Conozco los riesgos de idealizar un acontecimiento o periodo
histórico. Hablé de algunos de esos riesgos, que no son sólo intelectuales, en
la entrada sobre la
Revolución Francesa que inauguró este blog. Si la historia me
apasiona es precisamente por lo que hace que otros la teman: su complejidad
intrínseca. Tiene como materia prima el más inestable de los materiales: el
hombre y sus actos. No tiene jamás, por ello, un único vértice, una sola faz. Cada
momento histórico es un embrollo de hechos, voluntades, intenciones y
aspiraciones. Por eso sé que la
Transición no fue la luminaria democrática y definitiva de
Occidente, pero tampoco el engendro de déficits (político, social, democrático,
representativo) que algunos ven en ella. La eterna habilidad española para la
desmesura hace presa sañudamente en ella, y unos emboscan en la defensa de
aquel tiempo su miope conservadurismo mientras otros la arrastran por el barro
sólo porque bien le viene a su ideología obsoleta, por más que la adornen de
etiquetas cool pero vacías.
Era esperar demasiado de España, de este páramo de necrosis
ideológica, de extremos muertos pero rugientes, que comprendiese durante mucho
tiempo, que respetase, la labor del único estadista democrático que ha tenido
en los últimos cincuenta años. Suárez sí confiaba en España, y se empeñó en
crear en ella un sistema democrático de libertades que le venía grande, que le
sigue viniendo grande, a la madurez inexistente de su sociedad. Le llamaron
traidor y le han seguido llamando falangista. Ésa es más o menos la horquilla
terrible de lo político en esta tierra: obediente al destino que te impone la
etiqueta, o insultado. Y ésa es la horquilla que ignoró Suárez cuando le tocó
hacerlo para hacerlo mejor. Por eso me parece que Suárez es hoy el ojo del
huracán del ser político español, su imagen más cruelmente verdadera: un señor
con la mente emblanquecida, ignorante ya de sus comienzos y de sus principios.

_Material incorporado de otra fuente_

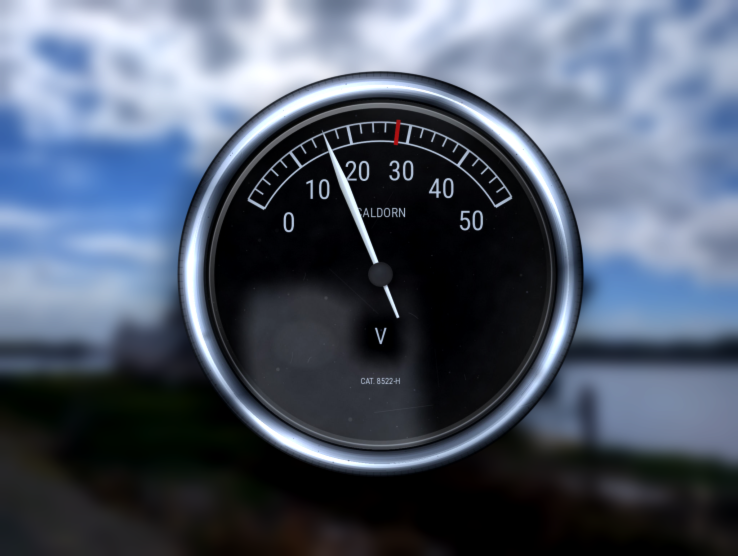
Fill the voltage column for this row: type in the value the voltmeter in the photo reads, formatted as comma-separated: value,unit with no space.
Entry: 16,V
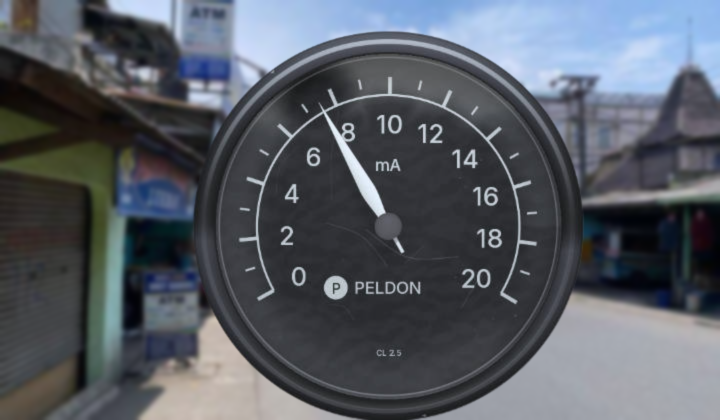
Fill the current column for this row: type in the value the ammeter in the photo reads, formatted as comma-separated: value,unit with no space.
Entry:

Los historiadores, que no se han esforzado demasiado en
rescatar la Transición
de la mera crónica periodística, que han dejado con su abulia que se le dé a
ésta el valor de un titular o una crónica interesante por un rato, son en buena
parte responsables de que no se contemple aquel período como fundamental más
que superficialmente y como cliché. Son los responsables de hacer que lo
valioso brille, no de cruzarse de brazos ante la idiocia, mientras a un Padre
Fundador se le racanean aeropuertos.